# Fernsehbeitrag über Abzockseiten



## dieAntwortTV (8 Februar 2008)

Hallo!

Die Fernsehproduktionsfirma dieAntwortTV sucht für einen Fernsehbeitrag über Internetabzockseiten wie [noparse]www.[EDIT].de[/noparse] dringend Menschen, die eine solche Seite besucht haben und jetzt mit Zahlungsaufforderungen oder Mahnungen belästigt werden oder die Abogebühren bezahlt haben.
Mit unserem Fernsehbeitrag wollen wir auf die unseriösen Maschen dieser Seiten aufmerksam machen und möglichst viele Menschen davor warnen.

Wenn Sie auf eine Abzockseite hereingefallen seid und Lust habt, in einem Fernehbeitrag andere Menschen zu warnen, meldet euch bitte hier oder schickt eine Mail an [email protected]!

Danke schon mal im Voraus!

DieAntwortTV


----------



## dieAntwortTV (15 Februar 2008)

*AW: Fernsehbeitrag über Abzockseiten*

Hallo zusammen!

Wir suchen nur noch nach Betroffenen, die an die Betreiber dieser Abzockseiten aus Angst vor negativen Konsequenzen Geld bezahlt haben.

Bitte meldet euch, wenn ihr daran interessiert seid, an einem Fernsehbeitrag teilzunehmen.
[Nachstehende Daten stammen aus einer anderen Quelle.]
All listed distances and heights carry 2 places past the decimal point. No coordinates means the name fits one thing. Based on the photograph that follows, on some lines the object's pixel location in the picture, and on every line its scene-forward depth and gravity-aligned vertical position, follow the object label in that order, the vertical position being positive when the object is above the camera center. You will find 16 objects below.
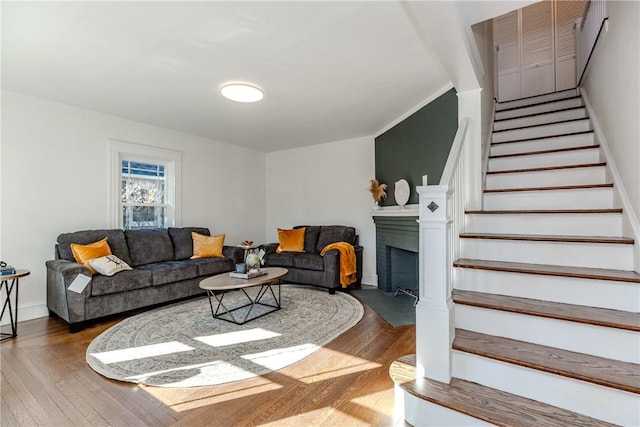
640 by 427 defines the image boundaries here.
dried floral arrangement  4.49 +0.40
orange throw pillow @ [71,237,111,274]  3.24 -0.37
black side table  2.66 -0.74
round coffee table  3.01 -0.94
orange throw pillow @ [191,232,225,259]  4.39 -0.41
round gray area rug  2.16 -1.10
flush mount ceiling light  3.06 +1.32
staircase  1.37 -0.51
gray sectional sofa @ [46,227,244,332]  2.98 -0.64
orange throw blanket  4.36 -0.65
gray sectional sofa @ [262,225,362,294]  4.32 -0.64
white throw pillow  3.17 -0.50
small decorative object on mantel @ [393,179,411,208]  3.92 +0.32
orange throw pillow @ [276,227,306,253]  5.05 -0.39
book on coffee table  3.22 -0.62
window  4.10 +0.49
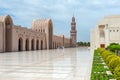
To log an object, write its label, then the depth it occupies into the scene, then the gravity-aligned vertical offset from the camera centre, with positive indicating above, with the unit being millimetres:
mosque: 34031 +1558
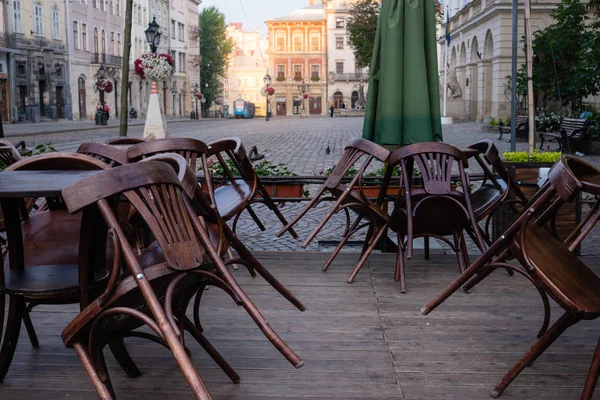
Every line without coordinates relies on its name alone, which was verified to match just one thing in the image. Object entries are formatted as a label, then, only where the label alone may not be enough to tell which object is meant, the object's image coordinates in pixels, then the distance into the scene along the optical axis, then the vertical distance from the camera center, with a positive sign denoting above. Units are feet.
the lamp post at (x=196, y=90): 207.47 +10.01
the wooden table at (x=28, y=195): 8.55 -0.72
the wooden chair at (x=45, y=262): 9.31 -1.85
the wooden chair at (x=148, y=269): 7.48 -1.44
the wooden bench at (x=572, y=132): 54.91 -0.80
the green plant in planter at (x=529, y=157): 18.34 -0.85
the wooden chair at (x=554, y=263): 8.46 -1.72
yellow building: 281.33 +23.36
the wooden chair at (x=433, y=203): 14.74 -1.56
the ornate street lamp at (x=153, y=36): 65.21 +7.52
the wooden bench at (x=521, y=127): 73.07 -0.53
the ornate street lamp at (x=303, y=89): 276.00 +12.71
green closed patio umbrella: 20.21 +1.30
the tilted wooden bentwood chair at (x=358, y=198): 15.24 -1.48
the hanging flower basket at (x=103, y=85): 131.03 +7.15
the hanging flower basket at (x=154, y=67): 57.00 +4.40
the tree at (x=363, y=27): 145.89 +18.01
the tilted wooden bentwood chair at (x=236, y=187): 16.70 -1.46
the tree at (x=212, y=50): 243.81 +23.91
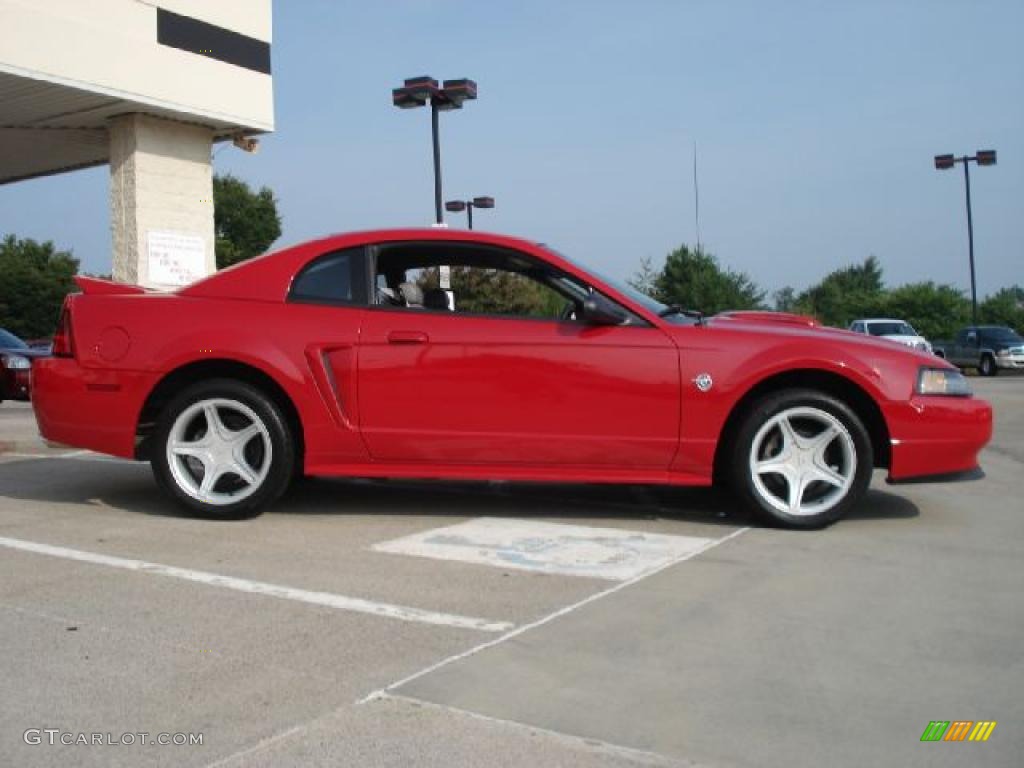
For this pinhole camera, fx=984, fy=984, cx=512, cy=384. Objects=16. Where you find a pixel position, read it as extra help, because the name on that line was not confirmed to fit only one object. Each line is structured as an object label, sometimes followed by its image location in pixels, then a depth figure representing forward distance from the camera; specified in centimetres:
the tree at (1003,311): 4453
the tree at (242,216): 6178
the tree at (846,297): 5256
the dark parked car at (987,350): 2842
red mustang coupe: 486
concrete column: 1648
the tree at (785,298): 6688
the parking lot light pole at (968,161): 3366
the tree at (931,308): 4638
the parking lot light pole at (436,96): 1600
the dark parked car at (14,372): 1304
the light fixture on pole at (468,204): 2573
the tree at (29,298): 4350
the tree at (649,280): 4256
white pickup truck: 2624
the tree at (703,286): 3791
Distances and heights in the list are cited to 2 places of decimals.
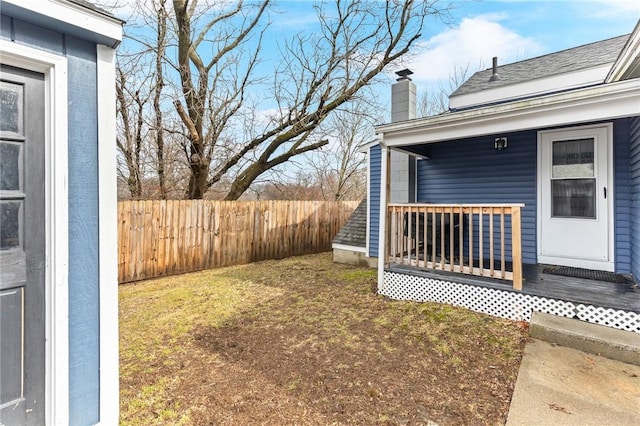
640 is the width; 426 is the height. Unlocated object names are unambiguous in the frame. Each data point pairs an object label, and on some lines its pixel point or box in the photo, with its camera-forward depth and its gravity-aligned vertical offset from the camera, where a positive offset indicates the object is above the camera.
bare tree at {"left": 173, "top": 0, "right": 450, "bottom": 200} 9.23 +4.14
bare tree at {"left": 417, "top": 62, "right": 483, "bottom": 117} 18.05 +6.80
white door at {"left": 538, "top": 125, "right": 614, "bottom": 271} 4.54 +0.18
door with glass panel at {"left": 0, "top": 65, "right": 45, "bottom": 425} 1.68 -0.19
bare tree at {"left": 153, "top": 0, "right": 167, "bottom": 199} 8.09 +3.18
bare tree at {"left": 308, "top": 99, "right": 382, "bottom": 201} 16.83 +2.42
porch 3.44 -0.92
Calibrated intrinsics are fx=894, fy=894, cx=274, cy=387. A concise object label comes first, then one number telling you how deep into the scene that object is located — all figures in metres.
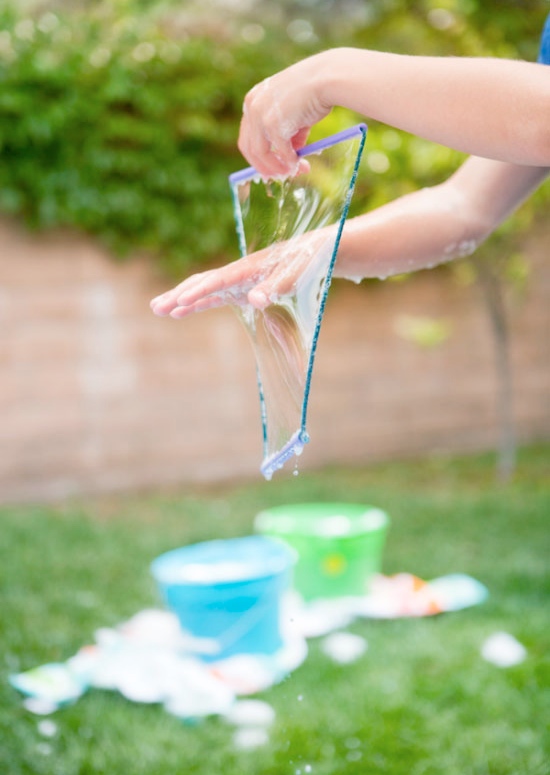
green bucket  3.40
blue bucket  2.79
Danke schon mal im Voraus!

dieAntwortTV


----------



## eilenna (17 Februar 2008)

*AW: Fernsehbeitrag über Abzockseiten*

hallo,

auch ich habe meinen ersten beitrag bezahlt, da ich damals diese internetseite noch nicht gefunden hatte. wie soll ich mich verhalten, wenn der nächste beitrag fällig wird und wo kann ich kündigen, wenn die briefe dort erst gar nicht ankommen?

ich finde das ist eine riesige abzocke, da sollte man wirklich was tun, dass nicht noch mehr leute aus angst zahlen.

eilenna:wall:


----------